AVEC LES OUVRIERS CHINOIS

La lecture de « Mon combat pour les ouvriers chinois » de Han Donfang avec la collaboration de Michaël Sztanke (éd Michel Lafon, 2014, 247 pages) suscite également beaucoup d’interrogations et de réflexions. Car il faut d’abord assimiler les nombreux éléments concrets qui s’y trouvent concernant la classe ouvrière chinoise au cours des vingt-cinq dernières années, avant de s’aventurer à formuler des jugements ou appréciations sur son avenir et sa capacité à jouer un rôle politique majeur.
Dans cette période, Han Dongfang a joué un rôle de premier plan pour aider et encourager les ouvriers chinois à se défendre sur tous les plans. Lui-même est un rescapé du massacre qui a suivi les manifestations de la place Tiananmen au printemps 1989. Soldat puis ouvrier aux chemins de fer, il a été actif dans ce mouvement en tant que fondateur du premier syndicat indépendant du pouvoir en Chine. Après avoir été emprisonné 22 mois dans des conditions extrêmement dures et avoir contracté la tuberculose, c’est grâce à des pressions internationales qu’il a pu être extradé aux Etats-Unis où il a dû subir l’ablation d’un poumon.
Après diverses tentatives infructueuses pour revenir en Chine, c’est finalement à Hong Kong que Han Dongfang a mis sur pied un dispositif militant, le « China Labour Bulletin », permettant de recueillir de nombreuses informations sur la condition des ouvriers en Chine, d’impulser de nombreuses actions juridiques et médiatiques et de fournir aux travailleurs en lutte des conseils susceptibles de négocier au mieux avec leurs patrons et d’améliorer leur sort.
Son analyse du fonctionnement du régime l’a amené à se tenir à l’écart des démocrates chinois rêvant de renverser le régime d’une manière ou d’une autre, pour se concentrer sur les minces marges d’action possible obligeant les gouvernements locaux, les entrepreneurs ou le gouvernement central à reculer, à indemniser des ouvriers victimes d’accidents ou de la silicose par exemple. Il se refuse donc à être un dissident politique au sens classique et déconseille aux ouvriers de s’engager dès maintenant dans la construction de syndicats indépendants qui subiraient immédiatement une répression impitoyable. La pression des travailleurs et le pragmatisme de certaines autorités locales permettent cependant de dégager des espaces de négociation permettant des avancées.

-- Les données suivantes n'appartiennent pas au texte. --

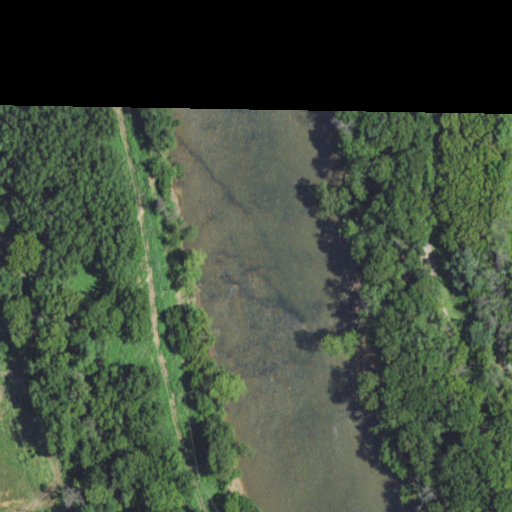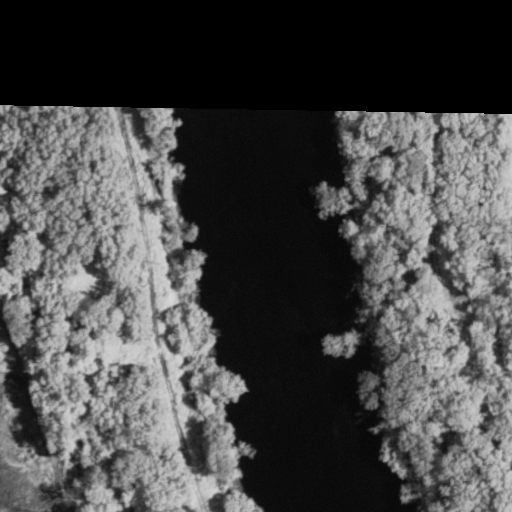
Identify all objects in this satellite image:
road: (429, 240)
river: (271, 260)
road: (399, 269)
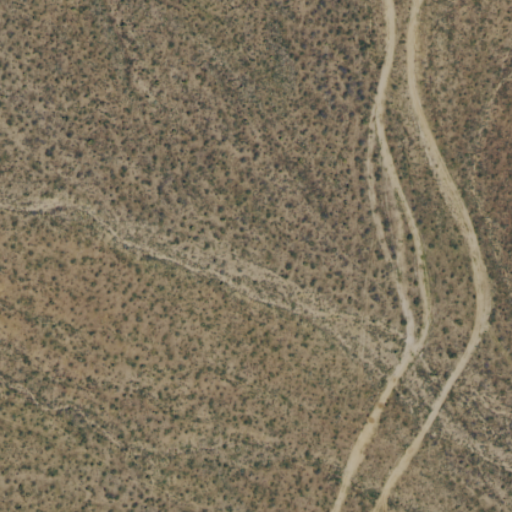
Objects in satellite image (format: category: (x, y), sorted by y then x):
road: (480, 277)
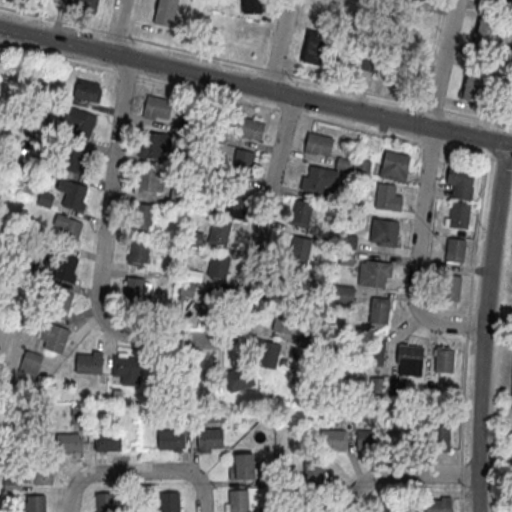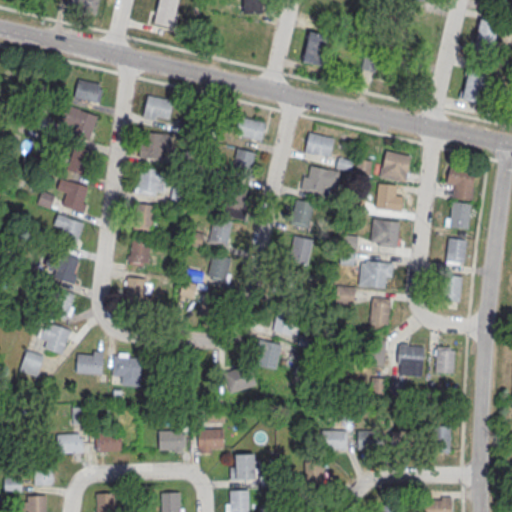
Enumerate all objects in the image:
building: (495, 1)
building: (496, 1)
building: (81, 4)
building: (323, 5)
building: (251, 6)
building: (324, 6)
building: (166, 11)
building: (164, 12)
road: (115, 27)
building: (410, 30)
building: (485, 33)
building: (485, 33)
road: (278, 45)
building: (314, 46)
building: (313, 47)
building: (375, 62)
road: (441, 63)
road: (255, 65)
building: (472, 85)
building: (473, 85)
road: (255, 88)
building: (87, 89)
road: (255, 103)
building: (157, 107)
building: (78, 120)
building: (78, 122)
building: (250, 127)
building: (318, 143)
building: (154, 144)
building: (152, 145)
building: (77, 159)
building: (244, 162)
building: (395, 165)
building: (362, 166)
building: (363, 168)
building: (319, 178)
building: (150, 179)
building: (148, 181)
building: (460, 181)
building: (463, 186)
building: (73, 193)
building: (72, 194)
building: (386, 197)
building: (387, 197)
building: (45, 198)
building: (235, 200)
building: (301, 212)
building: (457, 213)
building: (459, 215)
building: (143, 216)
building: (144, 218)
building: (68, 228)
building: (219, 229)
building: (68, 230)
building: (383, 231)
building: (389, 234)
building: (195, 238)
building: (350, 242)
building: (300, 247)
building: (455, 249)
building: (138, 250)
building: (456, 251)
building: (140, 253)
road: (416, 255)
building: (347, 258)
building: (218, 265)
building: (63, 267)
building: (65, 267)
building: (375, 273)
building: (192, 274)
building: (374, 274)
building: (137, 287)
building: (452, 287)
building: (187, 288)
building: (451, 289)
building: (134, 291)
building: (345, 292)
building: (345, 296)
building: (60, 303)
building: (210, 303)
building: (61, 304)
building: (379, 309)
building: (380, 311)
building: (283, 321)
road: (484, 327)
building: (54, 336)
road: (154, 336)
building: (53, 337)
building: (378, 348)
building: (267, 354)
building: (444, 358)
building: (409, 359)
building: (88, 361)
building: (30, 362)
building: (126, 366)
building: (235, 379)
building: (511, 402)
building: (77, 414)
building: (442, 437)
building: (210, 438)
building: (334, 438)
building: (364, 438)
building: (171, 439)
building: (108, 440)
building: (170, 440)
building: (209, 440)
building: (68, 441)
building: (110, 442)
building: (68, 444)
building: (242, 465)
building: (244, 468)
road: (140, 471)
building: (43, 472)
building: (42, 475)
road: (400, 475)
building: (11, 483)
building: (236, 500)
building: (169, 501)
building: (238, 501)
building: (104, 502)
building: (170, 502)
building: (33, 503)
building: (105, 503)
building: (37, 504)
building: (436, 504)
building: (314, 508)
building: (385, 508)
building: (383, 509)
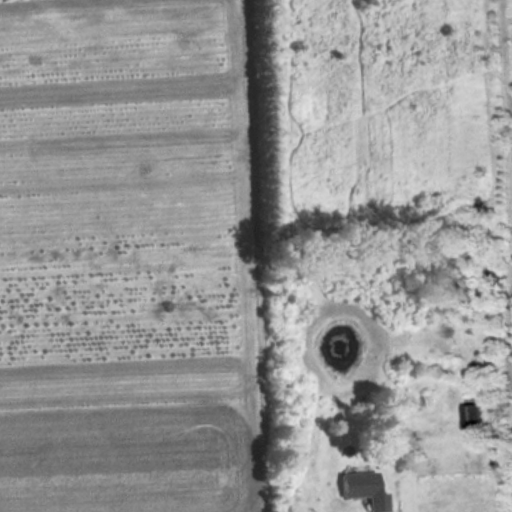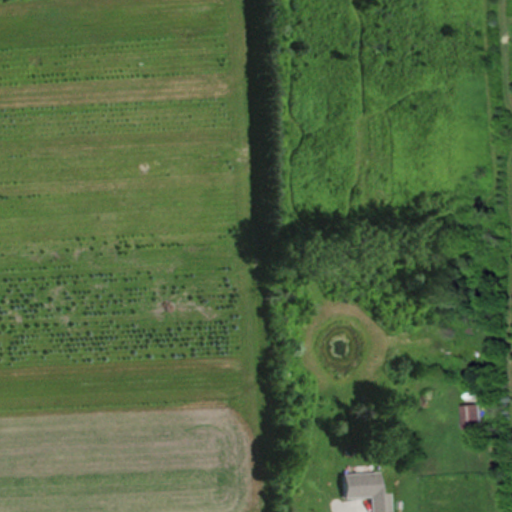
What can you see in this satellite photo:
building: (473, 410)
building: (366, 488)
road: (332, 507)
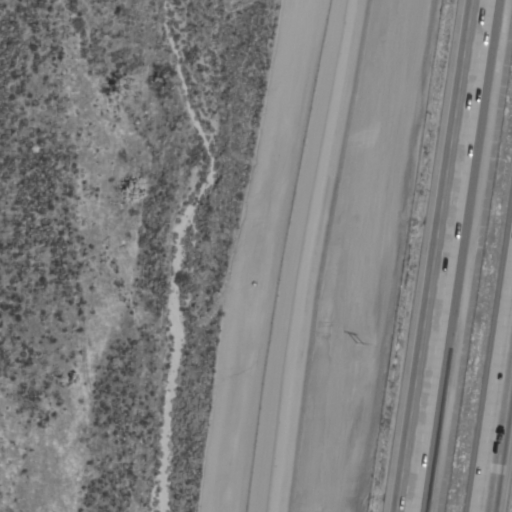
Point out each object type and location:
road: (441, 256)
power tower: (374, 342)
road: (497, 415)
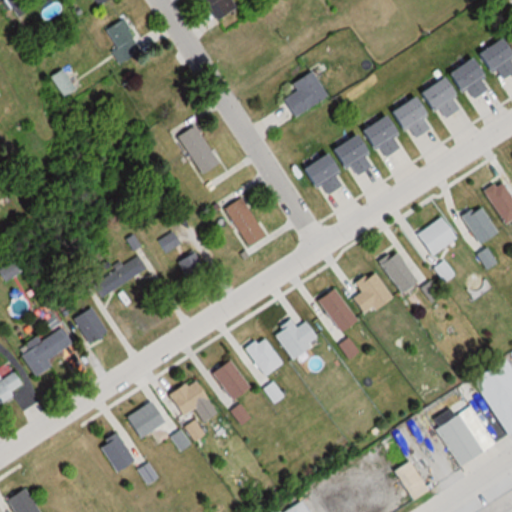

Il ne nous appartient pas de dire si Han Dongfang est trop prudent ou insuffisamment radical. Ce qui ressort de ce témoignage précieux, c’est la fertilité d’une approche très concrète des problèmes et d’une grande compréhension des réactions des ouvriers au cours de toute cette période essentielle pour la Chine comme pour le monde. Car c’est en introduisant le capitalisme à marche forcée, grâce à l’écrasement du mouvement de Tiananmen entre autres, que l’oligarchie issue du maoïsme a fait de la Chine cette « usine du monde », cet eldorado pour les investissements des grands firmes du monde entier. Cela s’est opéré avec un mouvement de privatisation des entreprises d’Etat qui a mis sur le carreau des dizaines de millions d’ouvriers et provoqué une surexploitation, en particulier dans les mines de charbon, dans des conditions hallucinantes.
Qu’une petite équipe autour du China Labour Bulletin ait cependant réussi à apporter une aide significative et de longue durée aux ouvriers en lutte relève de l’exploit. Leurs efforts ont porté leurs fruits. Un gage d’espoir se dégage avec la nouvelle génération ouvrière qui se laisse moins facilement impressionnée par la répression, qui est plus éduquée et trouve plus efficacement les moyens de faire valoir ses revendications.
Le prolétariat chinois est-il appelé dans le futur à jouer un rôle majeur dans la lutte des classes ? La question est ouverte. On ne peut que le souhaiter mais on ne peut pas l’affirmer à partir des reportages et analyses dont nous disposons actuellement en langue française.
Pour compléter utilement le témoignage de Han Dongfang, nous signalons à nouveau l’étude axée sur les ouvrières migrantes de la sociologue Pun Ngai, « Made in China » (éd de l’aube) dont nous avons déjà rendu compte, et celle de Chloé Froissart, « Pour un salaire juste, L’évolution des revendications ouvrières en Chine » qu’on trouvera dans le recueil « La Chine en mouvements » présenté et coordonné par Jean-Louis Rocca et Emilie Frenkiel (éd puf, septembre 2013, 101 pages).